§ **Work task**:
From the line with "Rendered at 1275 by 1650 pixels." through the line with "For every layout", repeat the entries verbatim, both end lines included, and add nothing.

§ **Source material**:
※
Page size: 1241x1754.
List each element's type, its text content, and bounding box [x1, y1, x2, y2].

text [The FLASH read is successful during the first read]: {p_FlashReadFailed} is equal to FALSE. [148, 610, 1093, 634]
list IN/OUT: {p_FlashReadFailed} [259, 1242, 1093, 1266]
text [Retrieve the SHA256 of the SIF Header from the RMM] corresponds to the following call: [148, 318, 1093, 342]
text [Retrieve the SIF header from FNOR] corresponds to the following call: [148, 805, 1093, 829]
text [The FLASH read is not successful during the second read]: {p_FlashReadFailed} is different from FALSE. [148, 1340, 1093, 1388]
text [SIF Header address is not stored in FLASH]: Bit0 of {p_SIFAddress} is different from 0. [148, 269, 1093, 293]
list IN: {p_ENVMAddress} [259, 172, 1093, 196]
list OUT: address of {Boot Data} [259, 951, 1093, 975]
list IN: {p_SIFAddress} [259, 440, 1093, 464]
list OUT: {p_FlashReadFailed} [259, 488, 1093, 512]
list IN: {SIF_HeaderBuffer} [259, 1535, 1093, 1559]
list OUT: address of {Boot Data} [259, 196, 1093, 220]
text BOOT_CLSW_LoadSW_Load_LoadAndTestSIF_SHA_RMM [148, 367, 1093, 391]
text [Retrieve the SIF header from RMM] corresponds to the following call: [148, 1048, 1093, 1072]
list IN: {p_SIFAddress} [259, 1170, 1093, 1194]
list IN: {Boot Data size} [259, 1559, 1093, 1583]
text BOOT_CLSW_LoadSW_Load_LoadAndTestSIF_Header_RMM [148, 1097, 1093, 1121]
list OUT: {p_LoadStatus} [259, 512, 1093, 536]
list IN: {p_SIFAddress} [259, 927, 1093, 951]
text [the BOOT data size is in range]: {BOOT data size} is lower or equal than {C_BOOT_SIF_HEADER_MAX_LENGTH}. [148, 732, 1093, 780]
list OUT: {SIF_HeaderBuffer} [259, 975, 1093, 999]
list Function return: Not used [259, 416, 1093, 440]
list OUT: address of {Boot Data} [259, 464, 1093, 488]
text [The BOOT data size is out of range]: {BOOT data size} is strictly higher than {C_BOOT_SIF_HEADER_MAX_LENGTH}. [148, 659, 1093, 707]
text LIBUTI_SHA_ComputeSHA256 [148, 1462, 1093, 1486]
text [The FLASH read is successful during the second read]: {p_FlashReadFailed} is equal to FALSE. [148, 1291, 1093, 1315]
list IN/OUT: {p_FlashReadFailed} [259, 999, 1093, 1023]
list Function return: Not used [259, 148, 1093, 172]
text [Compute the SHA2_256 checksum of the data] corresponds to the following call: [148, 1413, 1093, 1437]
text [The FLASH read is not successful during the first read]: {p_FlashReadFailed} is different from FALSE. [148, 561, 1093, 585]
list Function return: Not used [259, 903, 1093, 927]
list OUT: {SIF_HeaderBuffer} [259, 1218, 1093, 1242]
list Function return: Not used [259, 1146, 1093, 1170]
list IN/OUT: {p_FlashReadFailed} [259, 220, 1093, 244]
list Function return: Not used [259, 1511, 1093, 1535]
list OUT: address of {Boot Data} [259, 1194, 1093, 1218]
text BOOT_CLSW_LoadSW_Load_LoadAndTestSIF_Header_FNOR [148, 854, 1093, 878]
※
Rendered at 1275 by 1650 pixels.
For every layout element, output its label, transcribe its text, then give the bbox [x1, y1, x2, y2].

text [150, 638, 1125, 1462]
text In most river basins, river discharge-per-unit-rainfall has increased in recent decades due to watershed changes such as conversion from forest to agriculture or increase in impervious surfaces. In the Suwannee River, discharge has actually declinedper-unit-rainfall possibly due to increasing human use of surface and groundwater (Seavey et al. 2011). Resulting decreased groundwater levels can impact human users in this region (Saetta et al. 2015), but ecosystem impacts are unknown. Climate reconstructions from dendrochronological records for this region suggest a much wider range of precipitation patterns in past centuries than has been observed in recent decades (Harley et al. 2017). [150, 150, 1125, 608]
※
§ **Response box**:
Rendered at 1275 by 1650 pixels.
For every layout element, output its label, transcribe its text, then give the bbox [x1, y1, x2, y2].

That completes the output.